**Data excerpts:**
--- START ---
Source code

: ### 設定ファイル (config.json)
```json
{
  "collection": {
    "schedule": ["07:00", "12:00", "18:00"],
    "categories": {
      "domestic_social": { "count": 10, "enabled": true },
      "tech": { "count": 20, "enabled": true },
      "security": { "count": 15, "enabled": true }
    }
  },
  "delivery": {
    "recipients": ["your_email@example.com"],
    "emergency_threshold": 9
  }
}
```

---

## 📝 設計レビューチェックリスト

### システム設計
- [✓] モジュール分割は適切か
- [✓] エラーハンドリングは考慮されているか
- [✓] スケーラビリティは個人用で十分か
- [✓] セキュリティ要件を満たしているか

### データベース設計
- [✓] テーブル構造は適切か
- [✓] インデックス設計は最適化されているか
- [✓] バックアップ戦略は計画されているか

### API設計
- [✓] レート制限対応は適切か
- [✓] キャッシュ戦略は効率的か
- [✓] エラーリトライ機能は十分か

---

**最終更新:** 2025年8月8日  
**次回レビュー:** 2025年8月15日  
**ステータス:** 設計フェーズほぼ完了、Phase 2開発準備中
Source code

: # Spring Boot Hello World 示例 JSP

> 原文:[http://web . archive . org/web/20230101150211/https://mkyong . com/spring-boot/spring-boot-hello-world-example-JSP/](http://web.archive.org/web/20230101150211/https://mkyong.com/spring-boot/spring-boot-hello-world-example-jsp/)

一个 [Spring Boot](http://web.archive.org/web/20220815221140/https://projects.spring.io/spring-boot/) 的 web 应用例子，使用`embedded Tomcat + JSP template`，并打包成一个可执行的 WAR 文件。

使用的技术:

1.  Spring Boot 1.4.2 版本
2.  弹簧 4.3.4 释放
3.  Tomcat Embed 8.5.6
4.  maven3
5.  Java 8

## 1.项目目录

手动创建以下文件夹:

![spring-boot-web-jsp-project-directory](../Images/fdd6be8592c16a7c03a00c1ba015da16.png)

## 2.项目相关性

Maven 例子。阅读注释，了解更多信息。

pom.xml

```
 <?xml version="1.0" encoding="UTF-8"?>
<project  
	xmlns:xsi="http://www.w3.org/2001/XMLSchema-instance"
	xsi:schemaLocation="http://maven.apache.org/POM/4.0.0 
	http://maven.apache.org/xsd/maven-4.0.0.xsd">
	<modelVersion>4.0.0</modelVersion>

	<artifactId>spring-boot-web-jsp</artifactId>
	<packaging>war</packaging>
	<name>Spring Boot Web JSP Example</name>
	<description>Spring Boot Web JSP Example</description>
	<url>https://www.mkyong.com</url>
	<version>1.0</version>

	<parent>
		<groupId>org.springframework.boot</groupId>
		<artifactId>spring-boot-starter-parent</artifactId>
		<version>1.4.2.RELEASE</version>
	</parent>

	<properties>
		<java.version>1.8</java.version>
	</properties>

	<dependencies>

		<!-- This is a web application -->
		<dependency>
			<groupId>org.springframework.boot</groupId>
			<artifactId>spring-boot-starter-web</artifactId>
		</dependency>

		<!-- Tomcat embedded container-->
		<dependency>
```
--- END ---
**Instructions for the task:** All lines from the beginning of the material above through the one with "原文:[http://web . archive" need to be returned exactly; please return those and only those.

**Written response:**
Source code

: ### 設定ファイル (config.json)
```json
{
  "collection": {
    "schedule": ["07:00", "12:00", "18:00"],
    "categories": {
      "domestic_social": { "count": 10, "enabled": true },
      "tech": { "count": 20, "enabled": true },
      "security": { "count": 15, "enabled": true }
    }
  },
  "delivery": {
    "recipients": ["your_email@example.com"],
    "emergency_threshold": 9
  }
}
```

---

## 📝 設計レビューチェックリスト

### システム設計
- [✓] モジュール分割は適切か
- [✓] エラーハンドリングは考慮されているか
- [✓] スケーラビリティは個人用で十分か
- [✓] セキュリティ要件を満たしているか

### データベース設計
- [✓] テーブル構造は適切か
- [✓] インデックス設計は最適化されているか
- [✓] バックアップ戦略は計画されているか

### API設計
- [✓] レート制限対応は適切か
- [✓] キャッシュ戦略は効率的か
- [✓] エラーリトライ機能は十分か

---

**最終更新:** 2025年8月8日  
**次回レビュー:** 2025年8月15日  
**ステータス:** 設計フェーズほぼ完了、Phase 2開発準備中
Source code

: # Spring Boot Hello World 示例 JSP

> 原文:[http://web . archive . org/web/20230101150211/https://mkyong . com/spring-boot/spring-boot-hello-world-example-JSP/](http://web.archive.org/web/20230101150211/https://mkyong.com/spring-boot/spring-boot-hello-world-example-jsp/)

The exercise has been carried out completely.